That quote is from the 1939 film “The Rules of the Game” which may be more relevant to our times than we realize. Considering that we are supposed to be living in post-modern times where the truth now matters less and less, lying so as not to have to do the right thing has become a way of life in “Rules of the Game” and has caused morality to come into doubt by blurring the distinction between virtue and vice. As a character in the film says: “I want to disappear down a hole… so as not to have to figure out what’s right and what’s wrong. The awful thing about life is this: Everybody has their reasons.”

And the women accept this amorality when it comes to their relationships with men: “Love, as it exists in society, is merely the mingling of two whims and the contact of two skins.” or “Friendship with a man? That’s asking for moonlight at midday.”

The victim in “Rules…” is humanity. The director Renoir portrays a society led by those who have become bored with their affluence. They have turned everything into a game because they just can’t take anything seriously anymore. This is a game that will eventually penalise and ultimately make losers of those who are too sincere and earnest to play it because they cannot abide by its rules which ultimately corrupt virtue and erode human decency.  “Rules…” ends with its most sincere and innocent character being shot and with the others agreeing to portray it as just an unfortunate ‘accident’.

Instead of providing a positive role model for others to follow, the disgraceful and deplorable actions of the high society of “Rules…” are all about keeping up appearances by covering up the reality of their hollow and shabby lives with lies. Although their wealth may have freed them from the will of any authority, they have used their freedom to put themselves at the mercy of their own whims, impulses, and urges. They lack the norms to restrain their excesses which would have warned them that they were about to derail themselves and society by deviating more and more from the straight and narrow.

Their lifestyle parallels that of the privileged in “The Great Gatsby” who had become thoughtless, reckless and even destructive in their hedonistic pursuit of pleasure: “They were careless people, Tom and Daisy—they smashed up things and . . . then retreated back into their money . . . and let other people clean up the mess they had made.”

And when the ‘simple people’ exist only to clean up and cover up the messes of those above them who live free from worry of any consequences, then wouldn’t they also want some of that leeway for themselves – even if it means that their own wholesomeness, straightforwardness and good intentions would be corrupted and perverted? Like their masters, they risk being transformed into social parasites and may even evolve into predators existing solely to satisfy their appetites.
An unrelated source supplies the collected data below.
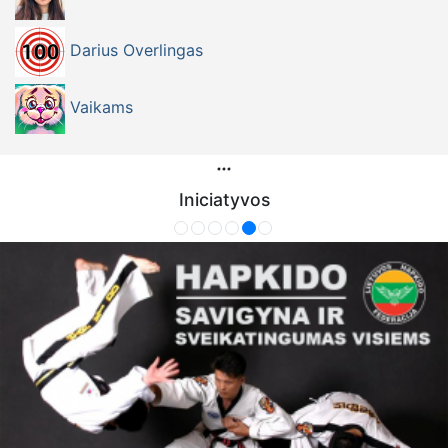
Darius Overlingas
Vaikams
Iniciatyvos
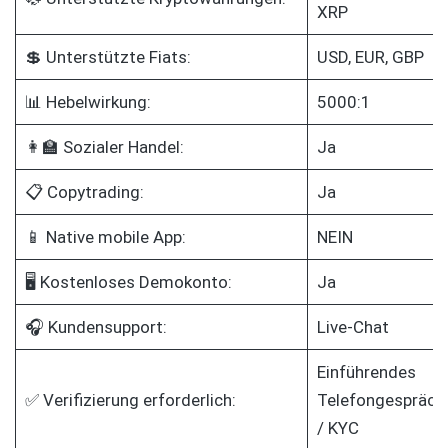
XRP
💲 Unterstützte Fiats:
USD, EUR, GBP
📊 Hebelwirkung:
5000:1
👩‍🏫 Sozialer Handel:
Ja
📋 Copytrading:
Ja
📱 Native mobile App:
NEIN
🖥️ Kostenloses Demokonto:
Ja
🎧 Kundensupport:
Live-Chat
Einführendes
✅ Verifizierung erforderlich:
Telefongespräch
/ KYC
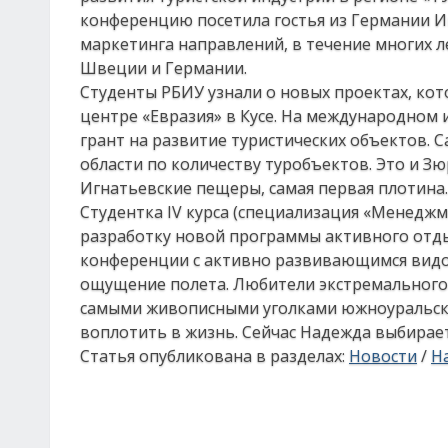
конференцию посетила гостья из Германии Ин
маркетинга направлений, в течение многих 
Швеции и Германии.
Студенты РБИУ узнали о новых проектах, кот
центре «Евразия» в Кусе. На международном
грант на развитие туристических объектов. 
области по количеству туробъектов. Это и Зю
Игнатьевские пещеры, самая первая плотина.
Студентка IV курса (специализация «Менедж
разработку новой программы активного отд
конференции с активно развивающимся видом 
ощущение полета. Любители экстремального с
самыми живописными уголками южноуральск
воплотить в жизнь. Сейчас Надежда выбирает м
Статья опубликована в разделах:
Новости
/
На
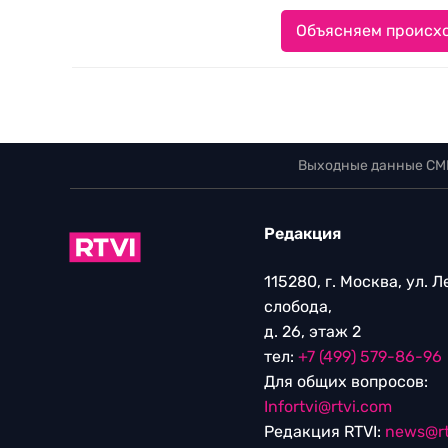
Объясняем происхо
Выходные данные СМ
Редакция
115280, г. Москва, ул. 
слобода,
д. 26, этаж 2
тел:
+7 (499) 579-86-96
Для общих вопросов:
Infortvi@rtvi.com
Редакция RTVI:
news@rt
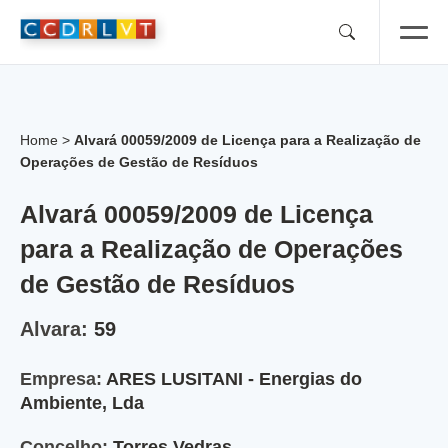
Skip
to
content
Home
>
Alvará 00059/2009 de Licença para a Realização de
Operações de Gestão de Resíduos
Alvará 00059/2009 de Licença
para a Realização de Operações
de Gestão de Resíduos
Alvara:
59
Empresa:
ARES LUSITANI - Energias do
Ambiente, Lda
Concelho:
Torres Vedras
In the evolution of cinema, did the subjectivity of interpretation increase with Resnais’ “Last Year at Marienbad” (1961) which he described as a Rorschach test? Kubrick said something similar about his “2001: A Space Odyssey” (1968) in an interview: “The film thus becomes a subjective experience…anything the viewer sees in it.” Concerning the 1970 film Little Big Man, its director Arthur Penn said, “On the whole, audiences like their entertainment dramatically compact and homogenous, but I want the opposite. A film should remain free and open, not with everything defined and resolved.” With regard to “Mulholland Drive” (2001), actor David Theroux said, “I think [director David Lynch] is genuinely happy for it to mean anything you want. He loves it when people come up with really bizarre interpretations.”

An article about “The Pawnbroker” (1964) commented that “…part of the greatness of [that film] is that the ending…remains open-ended…The conclusion…provides no definitive answers to…complex questions.”

When seeking the truth, perhaps we need to be reminded that it is not always obvious and easy to discover and can be more multi-faceted and subject to interpretation than we realize.